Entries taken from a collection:
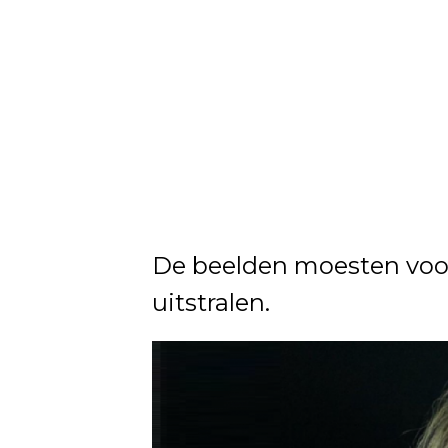
De beelden moesten voor
uitstralen.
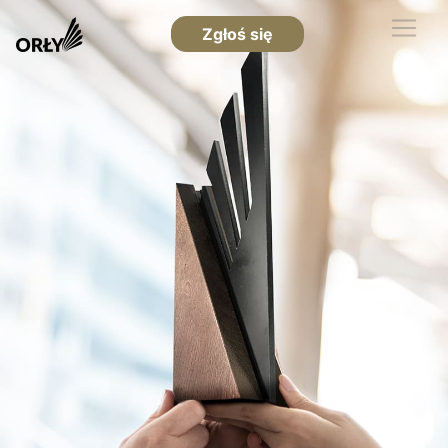
Zgłoś się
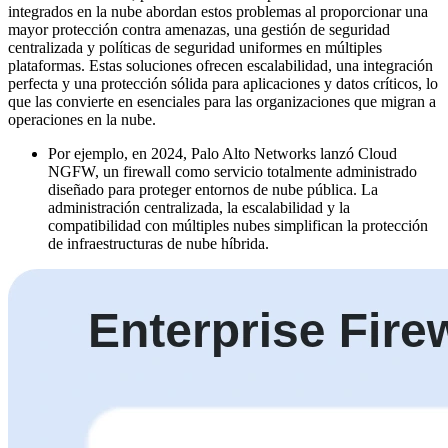
integrados en la nube abordan estos problemas al proporcionar una
mayor protección contra amenazas, una gestión de seguridad
centralizada y políticas de seguridad uniformes en múltiples
plataformas. Estas soluciones ofrecen escalabilidad, una integración
perfecta y una protección sólida para aplicaciones y datos críticos, lo
que las convierte en esenciales para las organizaciones que migran a
operaciones en la nube.
Por ejemplo, en 2024, Palo Alto Networks lanzó Cloud
NGFW, un firewall como servicio totalmente administrado
diseñado para proteger entornos de nube pública. La
administración centralizada, la escalabilidad y la
compatibilidad con múltiples nubes simplifican la protección
de infraestructuras de nube híbrida.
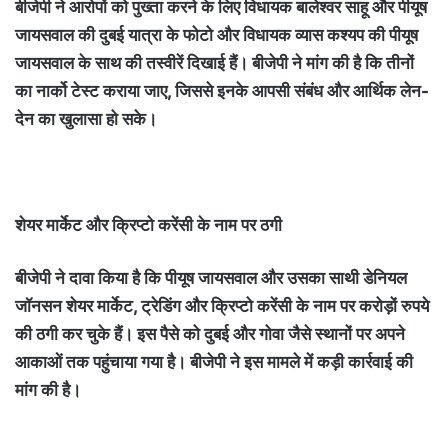
बीजेपी ने आरोपों को पुख्ता करने के लिए विधायक बालेश्वर साहू और पीयूष
जायसवाल की दुबई यात्रा के फोटो और विधायक व्यास कश्यप की पीयूष
जायसवाल के साथ की तस्वीरें दिखाई हैं। बीजेपी ने मांग की है कि तीनों
का नार्को टेस्ट कराया जाए, जिससे इनके आपसी संबंध और आर्थिक लेन-
देन का खुलासा हो सके।
शेयर मार्केट और क्रिप्टो करेंसी के नाम पर ठगी
बीजेपी ने दावा किया है कि पीयूष जायसवाल और उसका साथी डेनियल
जॉनसन शेयर मार्केट, ट्रेडिंग और क्रिप्टो करेंसी के नाम पर करोड़ों रुपये
की ठगी कर चुके हैं। इस पैसे को दुबई और गोवा जैसे स्थानों पर अपने
आकाओं तक पहुंचाया गया है। बीजेपी ने इस मामले में कड़ी कार्रवाई की
मांग की है।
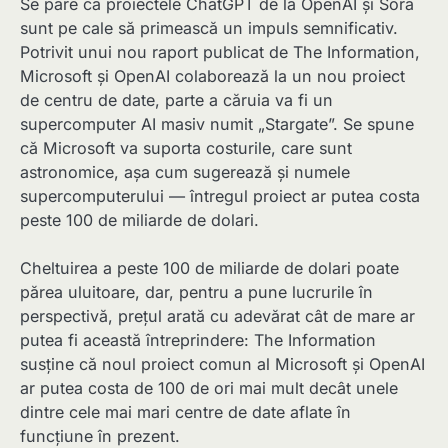
Se pare că proiectele ChatGPT de la OpenAI și Sora
sunt pe cale să primească un impuls semnificativ.
Potrivit unui nou raport publicat de The Information,
Microsoft și OpenAI colaborează la un nou proiect
de centru de date, parte a căruia va fi un
supercomputer AI masiv numit „Stargate”. Se spune
că Microsoft va suporta costurile, care sunt
astronomice, așa cum sugerează și numele
supercomputerului — întregul proiect ar putea costa
peste 100 de miliarde de dolari.
Cheltuirea a peste 100 de miliarde de dolari poate
părea uluitoare, dar, pentru a pune lucrurile în
perspectivă, prețul arată cu adevărat cât de mare ar
putea fi această întreprindere: The Information
susține că noul proiect comun al Microsoft și OpenAI
ar putea costa de 100 de ori mai mult decât unele
dintre cele mai mari centre de date aflate în
funcțiune în prezent.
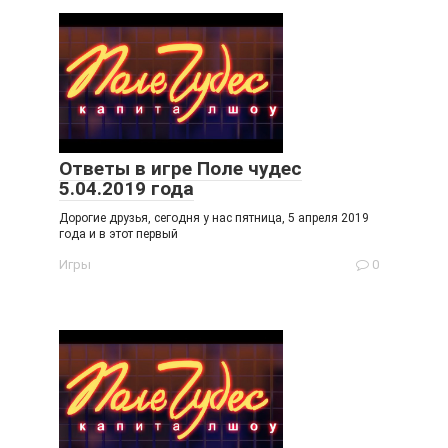
Ответы в игре Поле чудес
5.04.2019 года
Дорогие друзья, сегодня у нас пятница, 5 апреля 2019
года и в этот первый
Игры
0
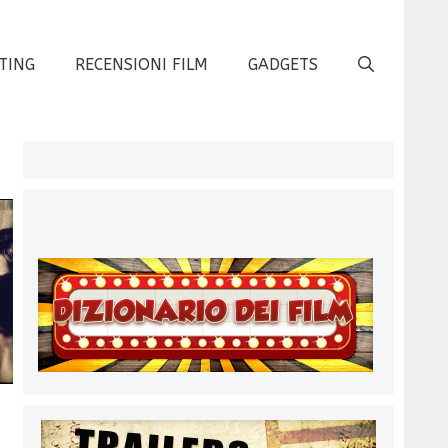
TING
RECENSIONI FILM
GADGETS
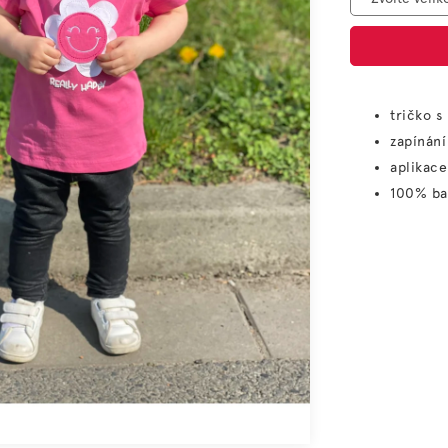
tričko s
zapínání
aplikace
100% ba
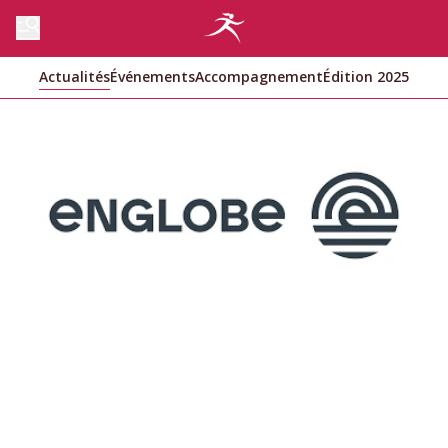
Actualités
Événements
Accompagnement
Édition 2025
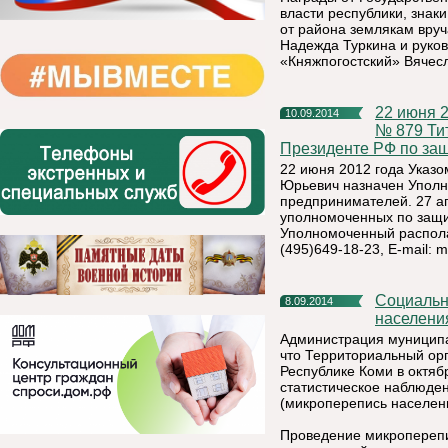
власти республики, знак
от района землякам вру
Надежда Туркина и руко
«Княжпогостский» Вячесл
22 июня 2012 года Указом Президента Российской Федерации
10.09.2014
№ 879 Ти
Президенте РФ по за
22 июня 2012 года Указ
Юрьевич назначен Уполн
предпринимателей. 27 а
уполномоченных по защи
Уполномоченный располага
(495)649-18-23, E-mail:
m
Социально-демографическое обследование (микроперепись
8.09.2014
населения
Администрация муниципа
что Территориальный ор
Республике Коми в октяб
статистическое наблюде
(микроперепись населен
Проведение микроперепи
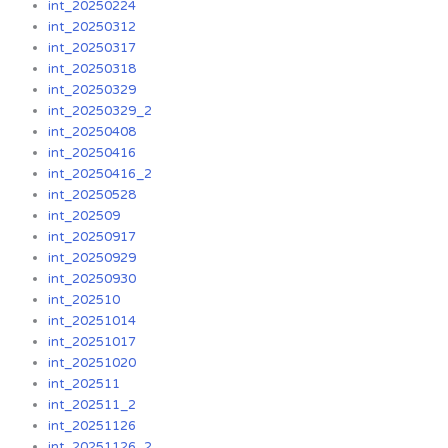
int_20250224
int_20250312
int_20250317
int_20250318
int_20250329
int_20250329_2
int_20250408
int_20250416
int_20250416_2
int_20250528
int_202509
int_20250917
int_20250929
int_20250930
int_202510
int_20251014
int_20251017
int_20251020
int_202511
int_202511_2
int_20251126
int_20251126_2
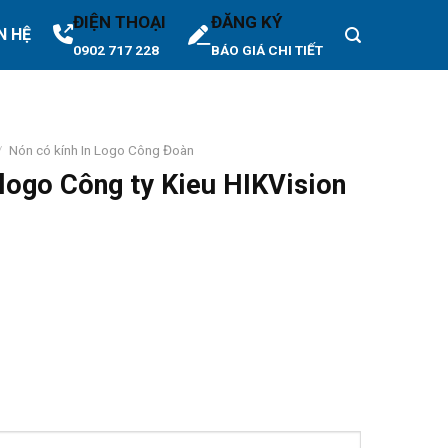
ĐIỆN THOẠI
ĐĂNG KÝ
N HỆ
0902 717 228
BÁO GIÁ CHI TIẾT
/
Nón có kính In Logo Công Đoàn
logo Công ty Kieu HIKVision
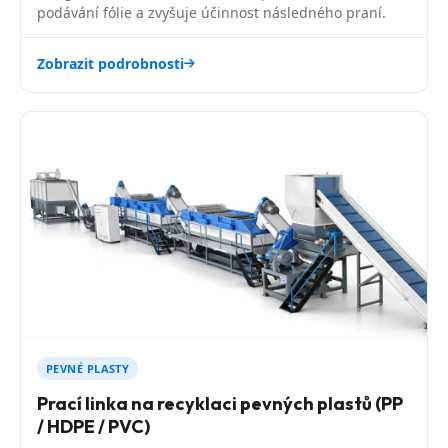
podávání fólie a zvyšuje účinnost následného praní.
Zobrazit podrobnosti
PEVNÉ PLASTY
Prací linka na recyklaci pevných plastů (PP
/ HDPE / PVC)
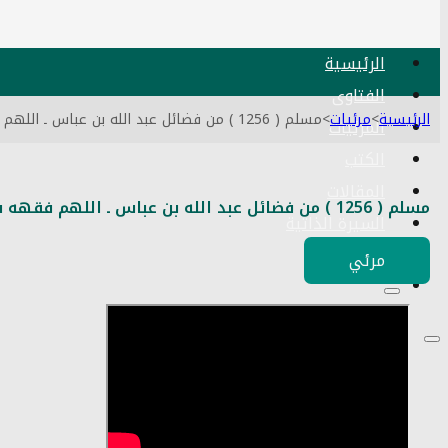
الرئيسية
الفتاوى
الرئيسية
>
مرئيات
>
مسلم ( 1256 ) من فضائل عبد الله بن عباس ـ اللهم فقهه في الدين وعلمه التأويل ـ الشيخ مصطفى العدوي
المرئيات
الكتب
المقالات
مسلم ( 1256 ) من فضائل عبد الله بن عباس ـ اللهم فقهه في الدين وعلمه التأويل ـ الشيخ مصطفى العدوي
السيرة الذاتية
اتصل بنا
مرئي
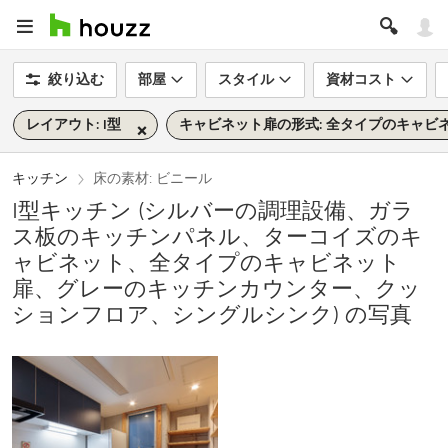
絞り込む
部屋
スタイル
資材コスト
レイアウト: I型
キャビネット扉の形式: 全タイプのキャビ
キッチン
床の素材: ビニール
I型キッチン (シルバーの調理設備、ガラ
ス板のキッチンパネル、ターコイズのキ
ャビネット、全タイプのキャビネット
扉、グレーのキッチンカウンター、クッ
ションフロア、シングルシンク) の写真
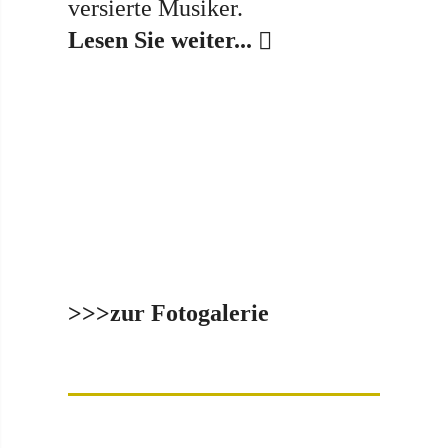
versierte Musiker.
Lesen Sie weiter...
>>>zur Fotogalerie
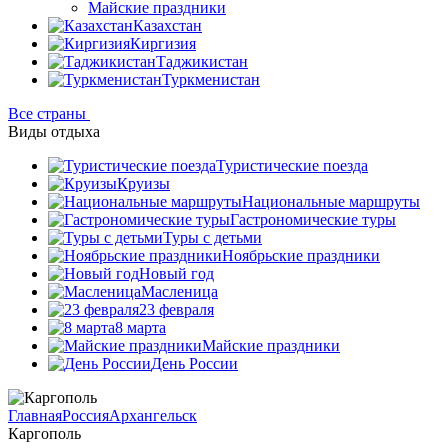
Майские праздники
Казахстан
Киргизия
Таджикистан
Туркменистан
Все страны
Виды отдыха
Туристические поезда
Круизы
Национальные маршруты
Гастрономические туры
Туры с детьми
Ноябрьские праздники
Новый год
Масленица
23 февраля
8 марта
Майские праздники
День России
Главная
Россия
Архангельск
Каргополь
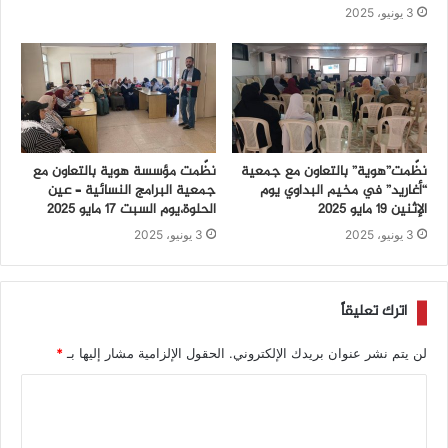
3 يونيو، 2025
نظّمت”هوية” بالتعاون مع جمعية
نظّمت مؤسسة هوية بالتعاون مع
“أغاريد” في مخيم البداوي يوم
جمعية البرامج النسائية – عين
الإثنين 19 مايو 2025
الحلوة،يوم السبت 17 مايو 2025
3 يونيو، 2025
3 يونيو، 2025
اترك تعليقاً
لن يتم نشر عنوان بريدك الإلكتروني.
الحقول الإلزامية مشار إليها بـ
*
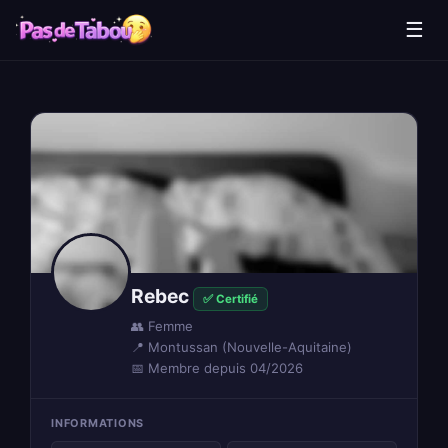
☰
Rebec
✅ Certifié
👥 Femme
📍 Montussan (Nouvelle-Aquitaine)
📅 Membre depuis 04/2026
INFORMATIONS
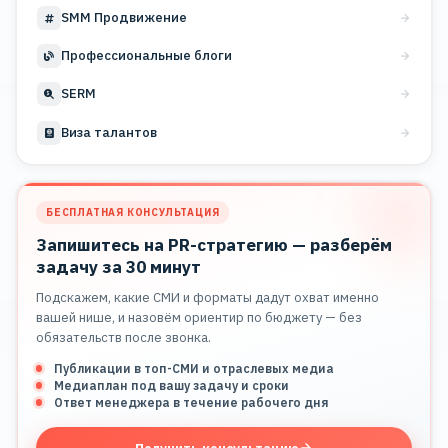
SMM Продвижение
Профессиональные блоги
SERM
Виза талантов
БЕСПЛАТНАЯ КОНСУЛЬТАЦИЯ
Запишитесь на PR-стратегию — разберём
задачу за 30 минут
Подскажем, какие СМИ и форматы дадут охват именно
вашей нише, и назовём ориентир по бюджету — без
обязательств после звонка.
Публикации в топ-СМИ и отраслевых медиа
Медиаплан под вашу задачу и сроки
Ответ менеджера в течение рабочего дня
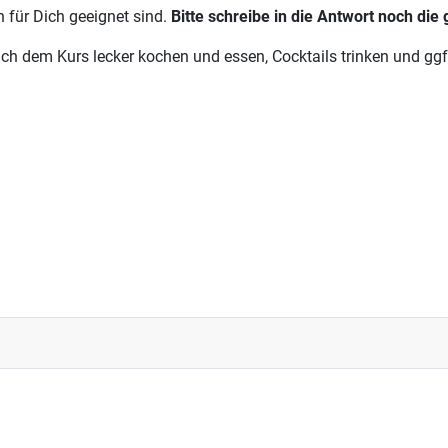
 für Dich geeignet sind.
Bitte schreibe in die Antwort noch die
em Kurs lecker kochen und essen, Cocktails trinken und ggf. 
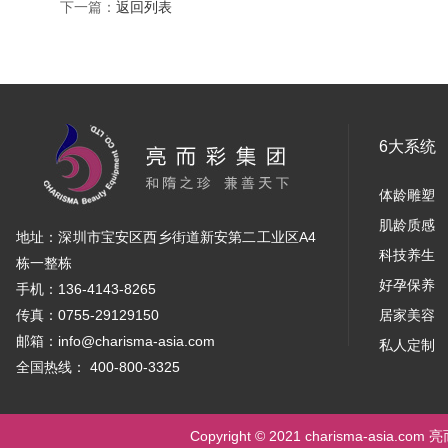
下一篇：
返回列表
6大系统
体龄雕塑
肌龄质感
地址：深圳市宝安区西乡街道新安第二工业区A4
科技养生
栋一整栋
好孕保养
手机：136-4143-8265
传真：0755-29129150
居家美容
邮箱：info@charisma-asia.com
私人定制
全国热线： 400-800-3325
Copyright © 2021 charisma-asia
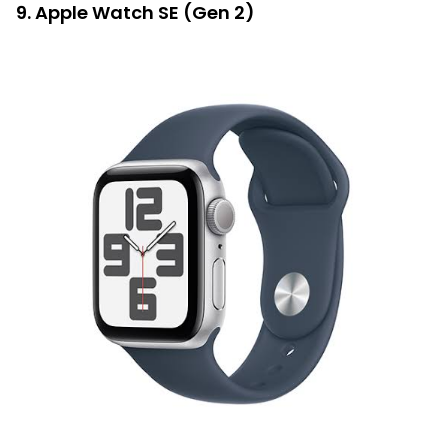
9. Apple Watch SE (Gen 2)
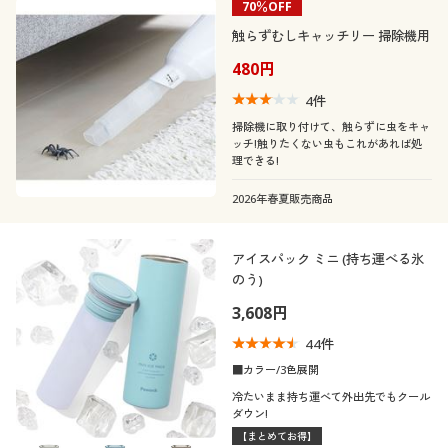
70％OFF
触らずむしキャッチリー 掃除機用
480円
4
件
掃除機に取り付けて、触らずに虫をキャ
ッチ!触りたくない虫もこれがあれば処
理できる!
2026年春夏販売商品
アイスパック ミニ (持ち運べる氷
のう)
3,608円
44
件
■カラー/3色展開
冷たいまま持ち運べて外出先でもクール
ダウン!
【まとめてお得】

> Exercise details: From the records above, reproduce exactly the lines from the one with "Юрьевич назначен Уполн" to the one with "что Территориальный ор", both included, and no others.

> Expected answer:
Юрьевич назначен Уполн
предпринимателей. 27 а
уполномоченных по защи
Уполномоченный располага
(495)649-18-23, E-mail:
m
Социально-демографическое обследование (микроперепись
8.09.2014
населения
Администрация муниципа
что Территориальный ор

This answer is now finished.